第21回 介護疲れなどの殺人や心中「8日に1件」~介護から逃げていい~
いまいち正月気分が抜け切れない今日この頃ですが、みなさま、いかがお過ごしでしょうか。
有給などを使って、新年は今日から出勤という方もいらっしゃるかもしれません。
規則正しい生活のルーティンは生産性に影響します。
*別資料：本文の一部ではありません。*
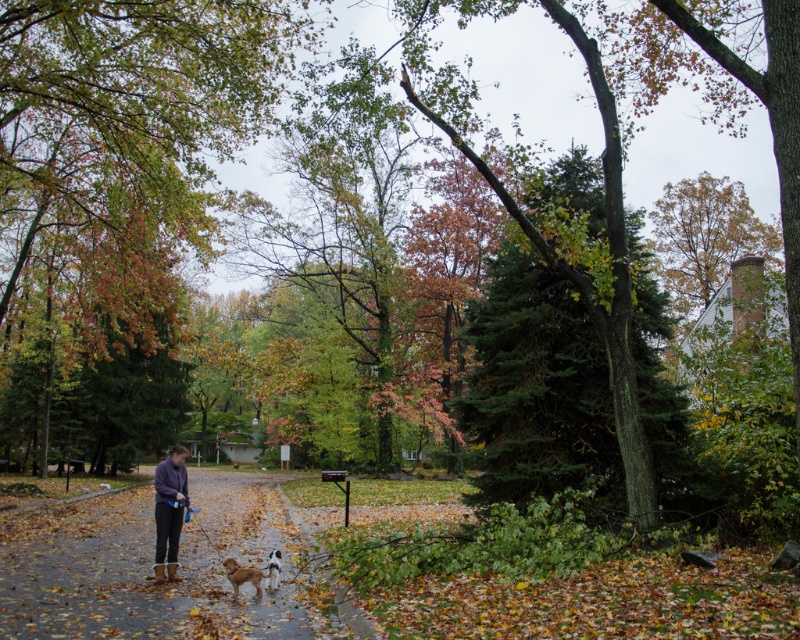
Is matte purple sweater at center to the left of white fur dog at lower center from the viewer's perspective?

Indeed, matte purple sweater at center is positioned on the left side of white fur dog at lower center.

Between matte purple sweater at center and white fur dog at lower center, which one has less height?

With less height is white fur dog at lower center.

Does point (176, 474) come farther from viewer compared to point (270, 576)?

Yes, it is.

I want to click on matte purple sweater at center, so click(169, 512).

In the scene shown: Does dark gray asphalt path at lower left lie in front of golden fur dog at center?

Yes.

Does point (48, 552) come farther from viewer compared to point (228, 570)?

That is True.

Where is `dark gray asphalt path at lower left`? The image size is (800, 640). dark gray asphalt path at lower left is located at coordinates (152, 566).

Is point (236, 589) positioned in front of point (272, 556)?

Yes.

Is golden fur dog at center behind white fur dog at lower center?

No, golden fur dog at center is closer to the viewer.

Describe the element at coordinates (242, 576) in the screenshot. I see `golden fur dog at center` at that location.

I want to click on golden fur dog at center, so click(242, 576).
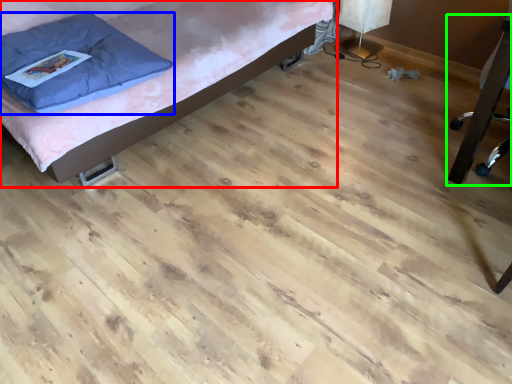
Question: Estimate the real-world distances between objects in this image. Which object is farther from furniture (highlighted by a red box), pillow (highlighted by a blue box) or furniture (highlighted by a green box)?

Choices:
 (A) pillow
 (B) furniture

Answer: (B)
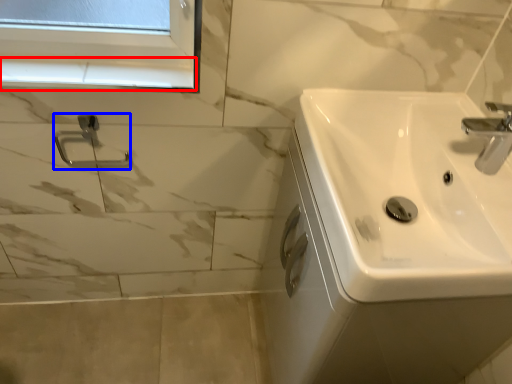
Question: Which point is closer to the camera, window sill (highlighted by a red box) or shower (highlighted by a blue box)?

Choices:
 (A) window sill
 (B) shower

Answer: (A)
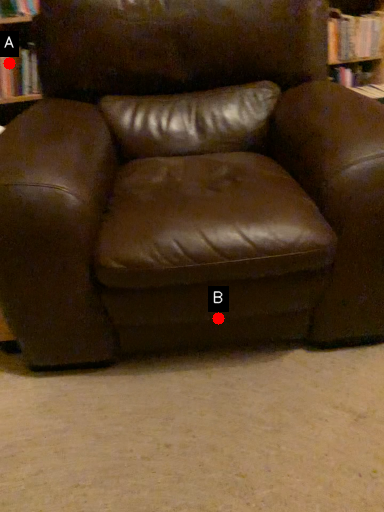
Question: Two points are circled on the image, labeled by A and B beside each circle. Which point appears farthest from the camera in this image?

まだマッタリされている方は、気を引き締めなければいけませんね(自戒)。
さて、今回も小説『パパラッチ』に関連する話をしていこうと思います。
今回はシリアスな内容です。
2章「報道のジレンマ」は、介護を扱っています。
「排泄物を投げつける」という表現が出てきますが、これは介護をされている方に取材をしていて、実際に聞いた話です。
https://kakuyomu.jp/works/16817330667813140300/episodes/16817330667815418528
先月、『介護疲れなどの殺人や心中「8日に1件」』という記事を読んで、悲しい気持ちになりました。
https://mainichi.jp/articles/20231209/k00/00m/040/245000c
(毎日新聞)
介護については社会問題ですし、日本はますます超高齢化していくので、私もたびたび取材をしています。
役立つ内容を発信しているのですが、直近でそれが必要な「介護者」は時間も心の余裕もなくて、情報が届きづらいと感じます。
ですので、親も自分も元気なうちに、親が要介護になった場合のシミュレーションをしておくことは有益です。
お住いの役所や地域包括支援センターに話を聞いて、準備のために情報を入れておくことは、介護系の有識者が口をそろえて勧める行為です。
先ほどの記事のような問題に発展するのは、介護者が疲弊することが原因です。
本人が施設に入るのを嫌がるから、自分は子供(配偶者)だから責任をもって世話をしなきゃいけない。
そんな責任感から、24時間体制の介護生活が始まります。
そして限界が来ると、心中などの悲劇が起きてしまうのです。
だから私が担当する週刊誌では、少なくてもデイサービスは使おう、慣れたらショートステイも利用しよう。
どうしても要介護者が身内以外の手を嫌がるなら、こんな助成金やサービスもあるんだよ。
そんな特集ばかりしていました。
ところが。
「お互い大人なんだから、面倒をみる必要はない」
そう断言する介護の専門家がいました。
家族がせっせと世話を焼くから、居心地が良くて、本人はヘルパーさんを拒否しているのかもしれない。
上げ全据え膳でなんでも家族がしてしまうから、本人の要求がエスカレートする。
同じクオリティをヘルパーさんに求めるから、それをしないヘルパーさんに不満を抱いて拒否してしまう(家族に依存する)。
要介護者の要求はますます高くなり、家族は疲弊する。
その専門家は、「要介護者を困らせてもいい」と話すのです。
目から鱗が落ちました。
何人もの専門家に話を聞いてきましたが、こういう意見は初耳でした。
先回りして欲求を満たしてあげることが優しさではない。
本人ができることを増やしてあげることが本当の介護である。
手を伸ばせば届くティッシュを取るときでさえ、呼び出されることがあったとしたら。
それはもしかすると、過剰な介護が原因の1つかもしれない。
要介護者を大切にすることと、甘やかせることは違うのです。
「私は動けなくてこんなにつらいのよ! 呼んだらすぐに来なさいよ!」
そんな要求が苦痛になったら、自分のタイミングで要介護者から離れてしまっていい、とも専門家は言っていました。
頼る人がいなくなれば、自分で何とかしようとするはず。
1人でできなければ、結局、ヘルパーさんに頼るしかない。
助けてくれるヘルパーさんにも、いままでより感謝の気持ちが芽生えるかもしれない。
介護者だって自分の人生があるのです。
自分の生活を大切にしていいのです。
超高齢化に向けて、要介護者は増えていくはずです。
介護関連の悲劇が少なくなりますように――。